Shoah, cuyo estreno fue posterior a la puesta en marcha del archivo de Yale pero anterior al filme de Spielberg, no puede desligarse de esas iniciativas. Sin embargo, aun formando parte de la constelación del testimonio audiovisual en los últimos decenios, la figura del testigo ostenta, en Shoah, una marcada diferenciación que la hace especialmente reveladora para cualquier estudioso del asunto, proporcionando una línea de investigación absolutamente complementaria sobre las infinitas posibilidades de estudio que nos proporciona Lanzmann con su obra maestra.
Pero, pese al enorme éxito de crítica cosechado en todo el mundo, la cinta pretende erigirse en un compendio visual de la destrucción de los judíos en Europa, como insinúa su ambicioso título, manifiesta, a lo largo de sus nueve largas horas de metraje, ciertas contradicciones de bulto como el hecho de que en la película no intervenga ningún judío francés o que, entre los numerosos trenes del recuerdo, ninguno salga de Drancy hacia los campos de exterminio.
Las decenas de millares de judíos de la Europa del Este y de Francia que subieron a los convoyes en París camino de los campos de concentración no aparecen en este fresco de Lanzmann, financiado en parte por el Ministerio francés de Cultura y, según se dijo, por el propio Gobierno israelí de la época. Un misterioso vacío que, no obstante, no desacredita en modo alguno el monumental ejercicio de memoria histórica que despliega este maestro del documental en su propósito de impulsar la toma de conciencia acerca de un suceso que generó más de seis millones de muertos.
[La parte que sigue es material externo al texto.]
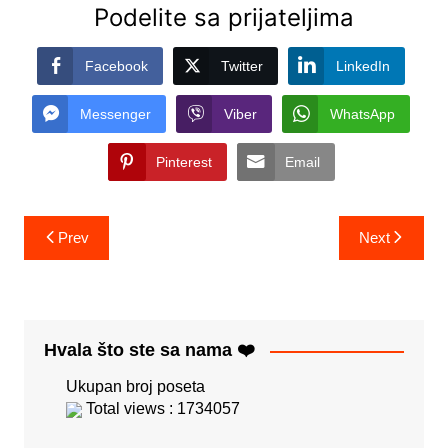
Podelite sa prijateljima
Facebook
Twitter
LinkedIn
Messenger
Viber
WhatsApp
Pinterest
Email
Post
Prev
Next
navigation
Hvala što ste sa nama ❤️
Ukupan broj poseta
Total views : 1734057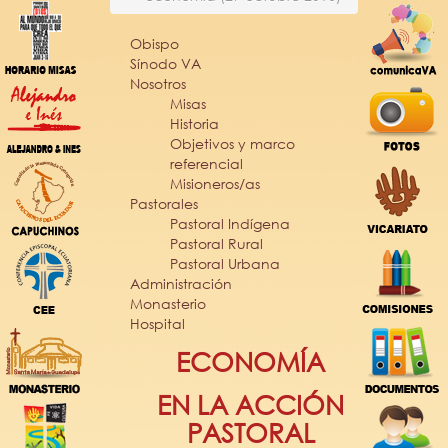
Obispo
Sínodo VA
Nosotros
Misas
Historia
Objetivos y marco
referencial
Misioneros/as
Pastorales
Pastoral Indígena
Pastoral Rural
Pastoral Urbana
Administración
Monasterio
Hospital
ECONOMÍA
EN LA ACCIÓN
PASTORAL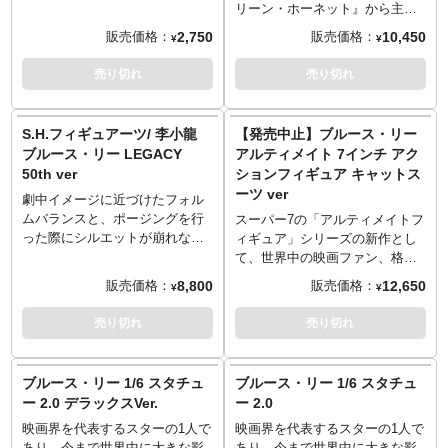
昨年の没後50周年のタイミング
リーン・ホーネット』から主人
で遂にリリース！本誌では70年
公のサイドキック、ブルース・
2,750
10,450
販売価格：
販売価格：
¥
¥
代の「スクリーン」と増刊特集
リー演じるカトーが1/7スケール
号から貴重な記事を抜粋し復
のバストアップとなってダイア
売り切れ
売り切れ
刻！ブルース・リー主演のドラ
モンドセレクトトイから登場で
ゴンシリーズはもちろんのこ
す。彼の武器である蜂を思わせ
と、人気TVシリーズ『グリー
るダーツを手に構えるカトー。
S.H.フィギュアーツ/ 李小龍
【発売中止】ブルース・リー
ン・ホーネット』、無名時代に
グリーンホーネットのアイコン
ブルース・リー LEGACY
アルティメイト 7インチ アク
殺し屋役で出演した『かわいい
が入った台座とのバランスも
50th ver
ションフィギュア キャットス
女』、衣装合わせのみが行われ
GOODです。
ーツ ver
映像は存在しない幻の作品『鳳
劇中イメージに近づけたフォル
細』、17歳のブルース・リーが
ムバランスと、ポージングを行
スーパー7の「アルティメイトフ
出演している『雷雨』など貴重
った際にシルエットが崩れない
ィギュア」シリーズの新作とし
な作品も収録！
関節構造、その二つを兼ね備
て、世界中の映画ファン、格闘
「スクリーンアーカイブズ」シ
え、さらなる進化を遂げた次世
技ファンから今なお愛され続け
8,800
12,650
販売価格：
販売価格：
¥
¥
リーズは、表現やデザインなど
代『S.H.フィギュアーツ』シリ
ている「李小龍」ブルース・リ
はあえて当時のまま！そのた
ーズ！あの伝説のアクションス
ーの第3弾がラインナップです！
売り切れ
売り切れ
め、文字や写真のかすれなど見
ター「ブルース・リー」が再ラ
映画『燃えよドラゴン』の工場
えづらい箇所がございますの
インナップ！
内偵時を思わせる、キャットス
で、製品の性質上、ご理解いた
ーツバージョン。お好みで差し
ブルース・リー 1/6 スタチュ
ブルース・リー 1/6 スタチュ
だけます様よろしくお願いしま
替え可能な頭部はノーマルなも
ー 2.0 デラックスVer.
ー 2.0
す。
の、戦う直前を思わせるものの
＜CONTENTS＞
映画界を代表するスターの1人で
映画界を代表するスターの1人で
計2種を用意！特有のボディライ
●スカッとした魅力（1974年10
あり、今まで世界中に大きな影
あり、今まで世界中に大きな影
ンを再現した素体は、フォルム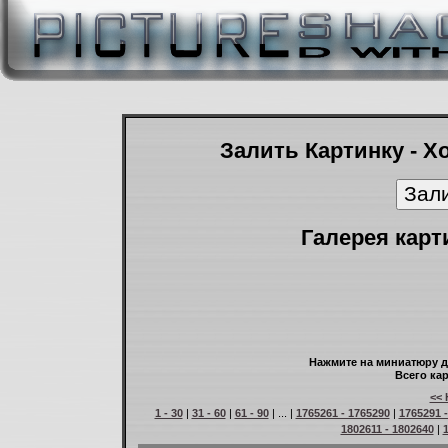
Залить Картинку - Х
Галерея карт
Нажмите на миниатюру д
Всего кар
<< 
1 - 30
|
31 - 60
|
61 - 90
| ... |
1765261 - 1765290
|
1765291 
1802611 - 1802640
|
Desde que el cine renunciase, por mor de sus irrenunciables estrategias industriales, a la famosa dicotomía generada en los albores de su historia por los pioneros Louis y August Lumiére y Georges Méliès, tres de sus más insignes precursores, a propósito de la noción que debería prevalecer a la hora de reproducir la realidad a través del objetivo de las cámaras. O se mostraba al desnudo, como lo hace Lanzmann, sin instrumentalización alguna, tal y como es percibida por el ojo humano, es decir, empleando un procedimiento radicalmente testimonial, irrefutable, como indicaba la mirada naturalista que imponían los hermanos Lumière o, en el extremo opuesto, la desbordante imaginación creadora de George Méliès, espoleada por una voluntad firme de reconstruir la realidad desde la invención personal propuesta por una mirada intencionadamente transgresora.
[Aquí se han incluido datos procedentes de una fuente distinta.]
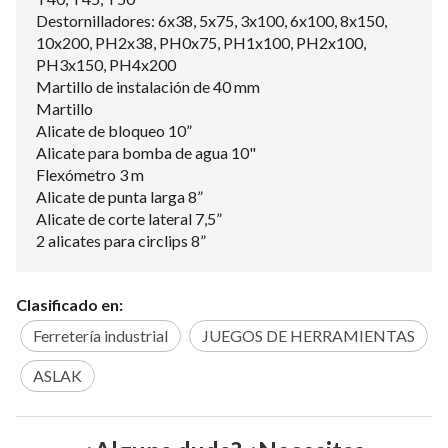
Destornilladores: 6x38, 5x75, 3x100, 6x100, 8x150,
10x200, PH2x38, PH0x75, PH1x100, PH2x100,
PH3x150, PH4x200
Martillo de instalación de 40 mm
Martillo
Alicate de bloqueo 10”
Alicate para bomba de agua 10"
Flexómetro 3 m
Alicate de punta larga 8”
Alicate de corte lateral 7,5”
2 alicates para circlips 8”
Clasificado en:
Ferretería industrial
JUEGOS DE HERRAMIENTAS
ASLAK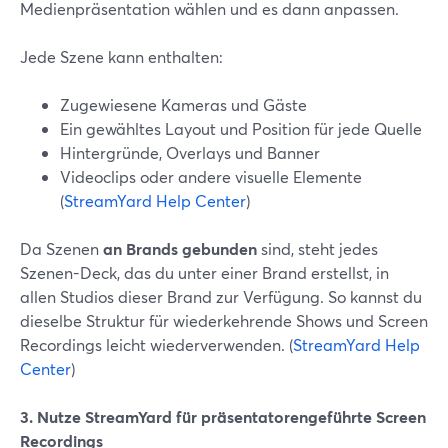
Medienpräsentation wählen und es dann anpassen.
Jede Szene kann enthalten:
Zugewiesene Kameras und Gäste
Ein gewähltes Layout und Position für jede Quelle
Hintergründe, Overlays und Banner
Videoclips oder andere visuelle Elemente
(
StreamYard Help Center
)
Da Szenen
an Brands gebunden
sind, steht jedes
Szenen-Deck, das du unter einer Brand erstellst, in
allen Studios dieser Brand zur Verfügung. So kannst du
dieselbe Struktur für wiederkehrende Shows und Screen
Recordings leicht wiederverwenden. (
StreamYard Help
Center
)
3. Nutze StreamYard für präsentatorengeführte Screen
Recordings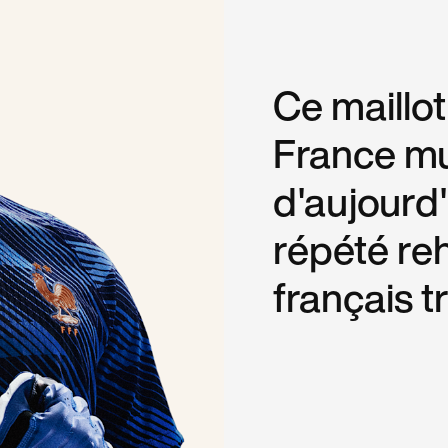
Ce maillot
France mul
d'aujourd
répété re
français t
Era el contexto de la fase protohistórica de un arte nuevo, que discurría lentamente, desde una oscura y primitiva barraca de feria intentando desvelar los misterios que rodean siempre el fenómeno de la representación en el ámbito del realismo cinematográfico. Resumiendo: una mirada documental, por una parte, frente a un deseo irrefrenable de utilizar también los grandes sucesos históricos como factores decisivos para el posterior desarrollo creativo del Séptimo Arte. Y Lanzmann, hemos de admitirlo, tuvo, con Shoah, la feliz ocurrencia de no emplear ninguna de estas dos fórmulas canónicas en favor de mostrar la verdad irrefutable sobre uno de los acontecimientos colectivos más devastadores del siglo XX.